Unlocking Advanced Graph Machine Learning Insights through Knowledge Completion on Neo4j Graph Database
Rosario Napoli, Antonio Celesti, Massimo Villari, Maria Fazio
TL;DR
This work identifies Knowledge Completion (KC) as a critical missing phase in Graph Database–Graph Machine Learning (GDB-GML) pipelines, which leads to incomplete graphs and biased downstream models. It proposes an architecture that inserts KC between Knowledge Fusion (KF) and Knowledge Reasoning (KR), introducing scalable transitive relationships with a decay-based propagation to deterministically reveal hidden knowledge and reshape topology prior to ML. The authors formalize transitive propagation with a transitivity indicator $T(e_{ij}, r) \in {0,1}$, path strengths $S_p(x,z,r) = f(h(p))$, and aggregated strength $S(x,z,r) = A(\{S_p(x,z,r)\mid p \in P(x,z,r)\})$, propagating when $S(x,z,r) > \tau$. Experimental results on Roman Empire and Royal Family genealogies show substantial changes in centrality measures and node influence after KC, demonstrating improved data representations and potential for enhanced GML performance; they also discuss practical scalability considerations and future integration with GNNs for robust downstream tasks.
Abstract
Graph Machine Learning (GML) with Graph Databases (GDBs) has gained significant relevance in recent years, due to its ability to handle complex interconnected data and apply ML techniques using Graph Data Science (GDS).
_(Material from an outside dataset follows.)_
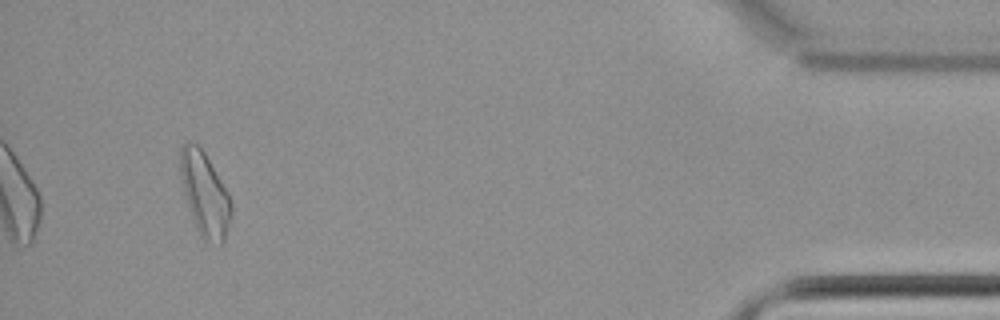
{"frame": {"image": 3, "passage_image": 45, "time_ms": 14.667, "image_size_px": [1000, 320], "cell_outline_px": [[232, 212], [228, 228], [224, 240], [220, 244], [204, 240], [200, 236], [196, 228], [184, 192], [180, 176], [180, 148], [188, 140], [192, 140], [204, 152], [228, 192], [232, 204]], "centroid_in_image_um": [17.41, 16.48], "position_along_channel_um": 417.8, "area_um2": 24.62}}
However, a critical gap exists in the current way GDB-GML applications analyze data, especially in terms of Knowledge Completion (KC) in Knowledge Graphs (KGs). In particular, current architectures ignore KC, working on datasets that appear incomplete or fragmented, despite they actually contain valuable hidden knowledge. This limitation may cause wrong interpretations when these data are used as input for GML models. This paper proposes an innovative architecture that integrates a KC phase into GDB-GML applications, demonstrating how revealing hidden knowledge can heavily impact datasets' behavior and metrics. For this purpose, we introduce scalable transitive relationships, which are links that propagate information over the network and modelled by a decay function, allowing a deterministic knowledge flows across multiple nodes. Experimental results demonstrate that our intuition radically reshapes both topology and overall dataset dynamics, underscoring the need for this new GDB-GML architecture to produce better models and unlock the full potential of graph-based data analysis.